*Verilen görev A*
Sayfa alıntısına göre Bugac'ta düzenlenen İkinci Dünya Kurultayı'na kaç ülke katıldı?

Translate

14 Ağustos 2012 Salı

TÜRK DÜNYASI VE KURULTAY






Macaristan’ın Bugac kasabasında 12 Ağustos’ta gerçekleştirilen İkinci Dünya Kurultayı ,Türkiye dahil 21 ülkenin katılımıyla 3 gün sürdü. 

Macaristan Turan Derneği’nce düzenlenen organizasyonun başkanı Türkolog ve Antropolog Andras Biro, eski Macar-Hun Türk kültürlerinin ayrıca doğudaki bozkır atlı göçebe kültürlerinin en büyük tanıtım gösterilerinin bu organizasyonda sunulduğunu söylüyor. 

Orta Asya Türk kökenli 200 otağ çadırının kurulduğu kurultayda, 350 süvari akıllara durgunluk veren savaş sanatlarını sergiledi. Türk kavimlerinin geleneksel özelliklerinin tanıtımının yapıldığı etkinliği yaklaşık 300.000 kişi ziyaret etti.






TÜRK TARİHİ
Türk milleti doğuda Japon denizinden, batıda Baltık denizine; Kazan-Güney Sibirya hattından güneyde Hindistan’a; Ortadoğu’ya ve Kuzey Afrika’nın Atlas Okyanusu kıyılarına kadar uzanan sahada, belirli zaman dilimleri içinde, çeşitli hanedan adları altında hükümran olmuş dünyanın en eski milletidir. Kabaca Avrupa-Asya kıtalarının orta kesimini oluşturan Avrasya bozkırları çeşitli adlar altındaki Türk kavimlerinin vatan topraklarını oluşturmuştur. 

Bugünkü bilgiler ışığında M.Ö. 3000 yıllarına kadar indirilebilen Türk tarihi, 5000 yılı aşkın bir devamlılık arz etmesi yanında, dünya medeniyetine sağladığı katkılar bakımından da insanlık tarihi açısından büyük önem taşımaktadır. Çünkü hiçbir Avrupa ülkesi veya Avrupalı bir milletin, Türk tarihinden ayrı bir tarihi düşünülemez. Bugünkü Batı medeniyetini meydana getiren toplulukların her biri tarih boyunca Türklerle ilişkiler kurmuşlar, siyasî, sosyal ve kültürel alanlarda karşılıklı etkileşim içinde bulunmuşlardır. Avrupalı milletlerin eski ataları olan Germenler, Franklar, Gotlar, Slavlar, Vandallar vb.nin tarihî başlangıçlarından günümüzdeki torunlarının, tarihî süreç içinde çeşitli Türk unsurları ve hanedanları ile ilişkileri dünya tarihinin belki de en önemli bir kesitini oluşturur.

*Sağlanan kayıtlar*
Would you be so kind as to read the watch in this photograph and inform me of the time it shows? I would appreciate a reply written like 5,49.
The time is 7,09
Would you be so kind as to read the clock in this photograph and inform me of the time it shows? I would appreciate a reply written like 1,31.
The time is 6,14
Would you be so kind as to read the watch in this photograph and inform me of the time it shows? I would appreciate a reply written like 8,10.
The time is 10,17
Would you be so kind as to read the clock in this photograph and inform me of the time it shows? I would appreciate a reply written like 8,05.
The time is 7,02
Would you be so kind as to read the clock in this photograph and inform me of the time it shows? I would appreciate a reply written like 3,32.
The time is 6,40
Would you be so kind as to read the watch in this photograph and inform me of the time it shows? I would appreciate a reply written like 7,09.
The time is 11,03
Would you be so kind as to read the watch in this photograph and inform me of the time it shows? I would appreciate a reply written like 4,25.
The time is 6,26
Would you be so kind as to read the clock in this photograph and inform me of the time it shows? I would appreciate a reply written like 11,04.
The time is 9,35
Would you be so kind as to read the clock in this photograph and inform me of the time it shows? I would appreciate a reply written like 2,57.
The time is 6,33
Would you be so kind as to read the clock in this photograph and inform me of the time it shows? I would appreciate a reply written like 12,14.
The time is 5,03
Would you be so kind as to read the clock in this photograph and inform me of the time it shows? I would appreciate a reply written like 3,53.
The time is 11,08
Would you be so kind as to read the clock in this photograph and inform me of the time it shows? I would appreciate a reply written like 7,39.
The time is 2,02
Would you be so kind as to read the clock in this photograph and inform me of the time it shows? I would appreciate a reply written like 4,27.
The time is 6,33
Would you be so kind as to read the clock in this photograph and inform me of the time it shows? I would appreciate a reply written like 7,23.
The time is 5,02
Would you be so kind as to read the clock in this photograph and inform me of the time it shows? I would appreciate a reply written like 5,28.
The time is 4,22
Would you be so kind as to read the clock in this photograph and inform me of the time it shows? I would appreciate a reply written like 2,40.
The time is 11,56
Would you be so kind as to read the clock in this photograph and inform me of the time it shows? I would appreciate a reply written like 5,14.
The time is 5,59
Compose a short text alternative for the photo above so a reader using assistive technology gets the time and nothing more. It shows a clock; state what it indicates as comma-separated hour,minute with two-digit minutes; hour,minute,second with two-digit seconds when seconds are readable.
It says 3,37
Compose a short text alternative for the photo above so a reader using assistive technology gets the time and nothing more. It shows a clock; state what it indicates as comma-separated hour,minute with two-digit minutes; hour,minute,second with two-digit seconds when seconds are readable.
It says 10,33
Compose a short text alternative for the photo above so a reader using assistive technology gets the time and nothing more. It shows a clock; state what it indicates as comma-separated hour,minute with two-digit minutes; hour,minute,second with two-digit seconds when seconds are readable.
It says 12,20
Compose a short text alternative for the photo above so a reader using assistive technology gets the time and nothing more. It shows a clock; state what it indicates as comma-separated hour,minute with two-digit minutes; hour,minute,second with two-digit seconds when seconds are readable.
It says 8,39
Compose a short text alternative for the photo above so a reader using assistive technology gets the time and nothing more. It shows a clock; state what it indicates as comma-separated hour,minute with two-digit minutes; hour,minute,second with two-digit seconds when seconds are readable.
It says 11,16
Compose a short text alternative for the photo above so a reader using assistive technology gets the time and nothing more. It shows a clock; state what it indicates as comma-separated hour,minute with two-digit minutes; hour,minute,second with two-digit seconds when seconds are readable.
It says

*Verilen görev B*
Kayıtlarda "written like 4,25." ifadesinin geçtiği satırdan başlayarak "The time is 2,02" ifadesinin geçtiği satıra kadar, bu iki satır da dahil olmak üzere, satırları aynen yeniden yazın.

*Nihai cevap A*
Türkiye dahil 21 ülke katıldı.

*Nihai cevap B*
Would you be so kind as to read the watch in this photograph and inform me of the time it shows? I would appreciate a reply written like 4,25.
The time is 6,26
Would you be so kind as to read the clock in this photograph and inform me of the time it shows? I would appreciate a reply written like 11,04.
The time is 9,35
Would you be so kind as to read the clock in this photograph and inform me of the time it shows? I would appreciate a reply written like 2,57.
The time is 6,33
Would you be so kind as to read the clock in this photograph and inform me of the time it shows? I would appreciate a reply written like 12,14.
The time is 5,03
Would you be so kind as to read the clock in this photograph and inform me of the time it shows? I would appreciate a reply written like 3,53.
The time is 11,08
Would you be so kind as to read the clock in this photograph and inform me of the time it shows? I would appreciate a reply written like 7,39.
The time is 2,02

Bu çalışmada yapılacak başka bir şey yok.